Excerpt |
---+---

Frances Koncilja jabs Pueblo-area utility
Text/photos by Allen Best
Even when she was on the Colorado Public Utilities Commission, Frances Koncilja had a reputation for speaking her mind. After leaving the commission in March, she loosened her tongue even more last Friday in an interview with proponents of replacing Black Hills Energy with a municipal electrical utility.
Most of her comments were directed at Black Hills, whom she described as devious. “You just can’t trust them,” she said, describing her four years as a regulator of Black Hills while on the PUC. Black Hills, she said, is “an energizer vampire,” sweet and cuddly during the day, that at night tries to “figure out every blood-sucking way they can take a dime out of the community.”
But she also threw verbal lances at a fellow PUC commissioner who had been legal counsel to Black Hills Energy prior to joining the PUC and also unspecified lawyers, in Pueblo and elsewhere, whom she accused of selling out in violation of their principles. “Ask them if their Judas silver was worth the price of selling out their principles,” she urges listeners.
Occasionally salty, she is always brash. “I had no idea that oil-and-gas roughnecks would be such snowflakes,” she said at one point. It was part of her explanation about why Black Hills sued to disqualify her “because I used the word ‘turd’ in a public hearing.” That is in a section of the following interview that has been abridged to minimize length.

---+---

Dataset |
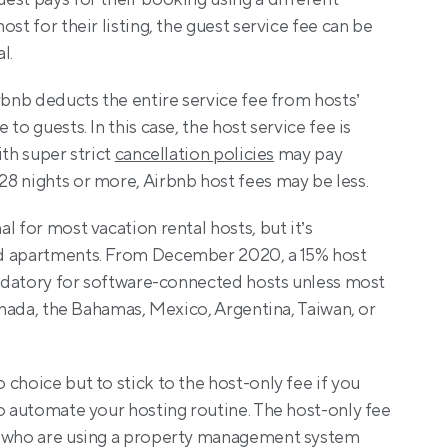
st for their listing, the guest service fee can be 
l.
irbnb deducts the entire service fee from hosts’ 
to guests. In this case, the host service fee is 
th super strict 
cancellation policies
 may pay 
8 nights or more, Airbnb host fees may be less.
 for most vacation rental hosts, but it’s 
d apartments. From December 2020, a 15% host 
andatory for software-connected hosts unless most 
Canada, the Bahamas, Mexico, Argentina, Taiwan, or 
choice but to stick to the host-only fee if you 
o automate your hosting routine. The host-only fee 
s who are using a property management system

---+---

Problems to work on |
[a] Sum up the article about Frances Koncilja in two sentences.
[b] Pick out each line of the records that contains the word "service", and copy those lines.
The article and the records have nothing to do with each other.

Outputs for the tasks |
[a] After leaving the Colorado Public Utilities Commission in March, Frances Koncilja gave an interview to people who want to replace Black Hills Energy with a municipal electrical utility, and in it she called the company devious and said it can't be trusted. She also attacked a fellow commissioner who had been legal counsel to Black Hills before joining the commission, along with unnamed lawyers she accused of selling out their principles.

[b]
st for their listing, the guest service fee can be 
irbnb deducts the entire service fee from hosts’ 
to guests. In this case, the host service fee is 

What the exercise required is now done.